Ich finde es schade, dass der Senat in diesen Fällen die Schuld immer woanders sucht.

(Beifall FDP, BIW)

Man hört nicht: „Was haben wir falsch gemacht?“, sondern immer nur: „Das ist eine freie Entscheidung der Unternehmen. Sie können machen, was

sie wollen.“ Wenn der Senat sich immer nur auf die Unternehmensentscheidungen beruft, dann ist das falsch. Sie, der Senat, können das beeinflussen. Sie können dafür sorgen, dass Unternehmen sich am Standort Bremen wohlfühlen, sodass sie hierbleiben oder sich hier ansiedeln.

(Beifall FDP, BIW)

Mich macht das tatsächlich wütend. Ein ganz einfaches Beispiel zeigt, wie es anders geht. Schauen Sie ein paar Meter weiter, nach Achim! Schauen Sie sich diese Nachbargemeinde an! Angesichts dessen ist schon die Frage erlaubt, was unser Wirtschaftssenator für die Wirtschaft am Standort Bremen macht. In Achim brummt es ohne Ende. Ein engagierter Bürgermeister kümmert sich vor Ort um die Unternehmen. Er wird von diesen als Ansprechpartner sehr geschätzt. Er hat ein großes Angebot an Gewerbeflächen und entwickelt diese auch. Darüber hinaus ruft er proaktiv Unternehmen an. Übrigens haben auch wir schon einen Anruf erhalten, ob wir nicht Lust hätten, nach Achim umzuziehen. Das ist eine legitime Frage.

(Abgeordnete Dr. Schaefer [Bündnis 90/Die Grü- nen]: Die Bewohner sind genervt davon! – Abge- ordneter Tschöpe [SPD]: Die FDP will umziehen?)

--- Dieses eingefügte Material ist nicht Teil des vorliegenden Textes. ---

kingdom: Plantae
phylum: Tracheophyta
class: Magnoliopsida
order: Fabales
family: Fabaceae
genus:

Ich erwähne das, weil es um die Frage geht, was man dafür tun kann, dass Unternehmen bleiben beziehungsweise sich ansiedeln. Sie können sich darüber lustig machen, aber im Endeffekt stellt sich die Frage: Was macht der dortige Bürgermeister richtig, dass der Standort Achim jetzt eine solche Entwicklung nimmt, und was machen wir vielleicht falsch, wenn Unternehmen von hier weggehen beziehungsweise freiwillig nicht herkommen? Diese Frage muss endlich gestellt werden!

(Beifall FDP, BIW)

Ich finde, bei allem Respekt, jedes Unternehmen, das nach Achim beziehungsweise Niedersachen gegangen ist, hätte zumindest überlegen sollen, ob Bremen nicht der bessere, geeignetere Standort gewesen wäre. Leider sprechen einige Faktoren gegen eine Ansiedlung in Bremen. Schlechte Bildung hält zum Beispiel Fachkräfte davon ab, nach Bremen zu ziehen. Die Gewerbeflächen beziehungsweise deren Anzahl sind viel zu klein. Wir sind nicht angebotsorientiert. Wir haben kein Angebot für die großen Bedarfe. Der Verkehr bricht an einigen Stellen zusammen. Auch der seit Jahrzehnten fehlende Ringschluss macht uns leider eher zum Lacher der Nation.

(Beifall FDP, BIW)

Lieber Senat, es ist allerhöchste Eisenbahn. Sie dürfen sich nicht mehr damit begnügen, sich dafür zu feiern, wie gut die Wirtschaft sich selbst entwickelt. Man muss sagen, die Wirtschaft floriert trotz Politik, nicht wegen Politik.

(Beifall FDP, BIW)

Hier besteht dringender Handlungsbedarf. Fangen Sie bitte endlich an, sich über die harten und die weichen Standortfaktoren, die Unternehmen dazu bewegen können, sich in Bremen anzusiedeln, Gedanken zu machen.